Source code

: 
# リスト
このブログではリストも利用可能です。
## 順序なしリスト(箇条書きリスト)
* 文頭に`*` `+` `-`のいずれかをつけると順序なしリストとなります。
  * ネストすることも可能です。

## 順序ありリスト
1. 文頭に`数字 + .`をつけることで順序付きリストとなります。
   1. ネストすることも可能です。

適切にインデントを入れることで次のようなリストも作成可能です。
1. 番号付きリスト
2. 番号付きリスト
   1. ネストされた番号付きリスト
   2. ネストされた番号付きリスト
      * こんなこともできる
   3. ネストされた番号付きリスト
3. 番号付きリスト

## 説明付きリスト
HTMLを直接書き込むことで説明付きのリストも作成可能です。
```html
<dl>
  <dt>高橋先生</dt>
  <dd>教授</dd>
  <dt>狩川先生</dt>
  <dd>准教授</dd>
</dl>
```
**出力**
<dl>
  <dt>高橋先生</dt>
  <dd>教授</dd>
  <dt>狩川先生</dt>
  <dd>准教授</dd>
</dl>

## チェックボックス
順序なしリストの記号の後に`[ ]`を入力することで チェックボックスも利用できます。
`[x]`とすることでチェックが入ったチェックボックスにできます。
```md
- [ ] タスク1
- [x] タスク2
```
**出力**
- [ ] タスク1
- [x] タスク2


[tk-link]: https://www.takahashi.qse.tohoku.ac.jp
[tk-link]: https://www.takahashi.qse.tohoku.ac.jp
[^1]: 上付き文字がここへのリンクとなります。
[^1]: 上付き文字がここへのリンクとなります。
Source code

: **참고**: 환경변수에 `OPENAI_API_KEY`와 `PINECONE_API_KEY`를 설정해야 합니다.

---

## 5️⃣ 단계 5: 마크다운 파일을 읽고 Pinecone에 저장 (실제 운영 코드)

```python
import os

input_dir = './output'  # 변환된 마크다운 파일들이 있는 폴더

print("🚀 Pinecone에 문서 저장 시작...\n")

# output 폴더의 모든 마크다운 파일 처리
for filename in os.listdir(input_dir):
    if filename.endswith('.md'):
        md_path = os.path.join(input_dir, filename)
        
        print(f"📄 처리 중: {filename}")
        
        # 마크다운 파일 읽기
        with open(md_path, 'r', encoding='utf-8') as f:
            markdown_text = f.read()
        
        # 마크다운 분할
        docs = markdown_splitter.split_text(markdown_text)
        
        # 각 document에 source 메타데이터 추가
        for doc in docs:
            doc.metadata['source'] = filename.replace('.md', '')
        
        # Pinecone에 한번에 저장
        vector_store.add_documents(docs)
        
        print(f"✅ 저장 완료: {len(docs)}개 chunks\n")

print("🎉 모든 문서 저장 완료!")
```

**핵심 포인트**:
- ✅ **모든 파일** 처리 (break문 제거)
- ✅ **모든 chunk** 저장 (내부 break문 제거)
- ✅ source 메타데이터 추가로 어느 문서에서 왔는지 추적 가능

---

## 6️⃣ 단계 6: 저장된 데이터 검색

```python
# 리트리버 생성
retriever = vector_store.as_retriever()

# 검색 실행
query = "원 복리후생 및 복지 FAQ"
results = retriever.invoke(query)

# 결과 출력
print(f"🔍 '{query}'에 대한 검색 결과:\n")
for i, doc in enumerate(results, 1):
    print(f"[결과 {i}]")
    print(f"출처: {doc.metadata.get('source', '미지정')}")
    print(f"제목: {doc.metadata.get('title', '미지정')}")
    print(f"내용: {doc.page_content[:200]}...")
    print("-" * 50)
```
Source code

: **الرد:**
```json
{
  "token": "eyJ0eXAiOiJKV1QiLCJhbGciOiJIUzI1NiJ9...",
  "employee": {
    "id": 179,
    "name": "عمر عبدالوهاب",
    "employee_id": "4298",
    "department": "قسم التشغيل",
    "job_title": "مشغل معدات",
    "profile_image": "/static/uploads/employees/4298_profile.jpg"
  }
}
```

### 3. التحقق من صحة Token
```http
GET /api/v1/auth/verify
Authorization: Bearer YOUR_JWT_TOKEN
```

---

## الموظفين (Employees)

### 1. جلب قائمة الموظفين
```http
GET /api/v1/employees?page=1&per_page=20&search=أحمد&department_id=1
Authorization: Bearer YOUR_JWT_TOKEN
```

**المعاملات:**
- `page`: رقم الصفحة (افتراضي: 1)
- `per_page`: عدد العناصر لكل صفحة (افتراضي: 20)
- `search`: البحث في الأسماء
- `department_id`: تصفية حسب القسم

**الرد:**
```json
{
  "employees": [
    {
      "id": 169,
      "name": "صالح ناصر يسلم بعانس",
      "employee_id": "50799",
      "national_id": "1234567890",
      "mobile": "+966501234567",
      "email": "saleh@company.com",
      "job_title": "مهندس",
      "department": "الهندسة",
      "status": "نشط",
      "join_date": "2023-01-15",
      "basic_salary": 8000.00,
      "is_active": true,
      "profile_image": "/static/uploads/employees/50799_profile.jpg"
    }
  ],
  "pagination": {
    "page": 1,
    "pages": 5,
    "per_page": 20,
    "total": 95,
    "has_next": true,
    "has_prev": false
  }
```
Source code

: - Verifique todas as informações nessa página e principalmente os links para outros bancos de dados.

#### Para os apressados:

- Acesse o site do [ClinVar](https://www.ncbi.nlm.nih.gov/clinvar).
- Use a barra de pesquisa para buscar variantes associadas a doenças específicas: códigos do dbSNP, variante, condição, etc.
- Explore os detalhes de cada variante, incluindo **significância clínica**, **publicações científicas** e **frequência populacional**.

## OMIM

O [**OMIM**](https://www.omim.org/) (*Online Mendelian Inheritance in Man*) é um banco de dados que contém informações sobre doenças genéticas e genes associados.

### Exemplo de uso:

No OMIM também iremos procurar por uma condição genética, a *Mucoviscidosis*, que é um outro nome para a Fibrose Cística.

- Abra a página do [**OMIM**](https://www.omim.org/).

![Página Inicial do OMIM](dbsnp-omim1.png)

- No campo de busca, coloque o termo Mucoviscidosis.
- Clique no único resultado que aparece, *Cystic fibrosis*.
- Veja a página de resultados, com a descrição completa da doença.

──────

Your assignment:
Every line of the records in which the string "filename" is found should be counted, and only the count returned.

Finished task:
5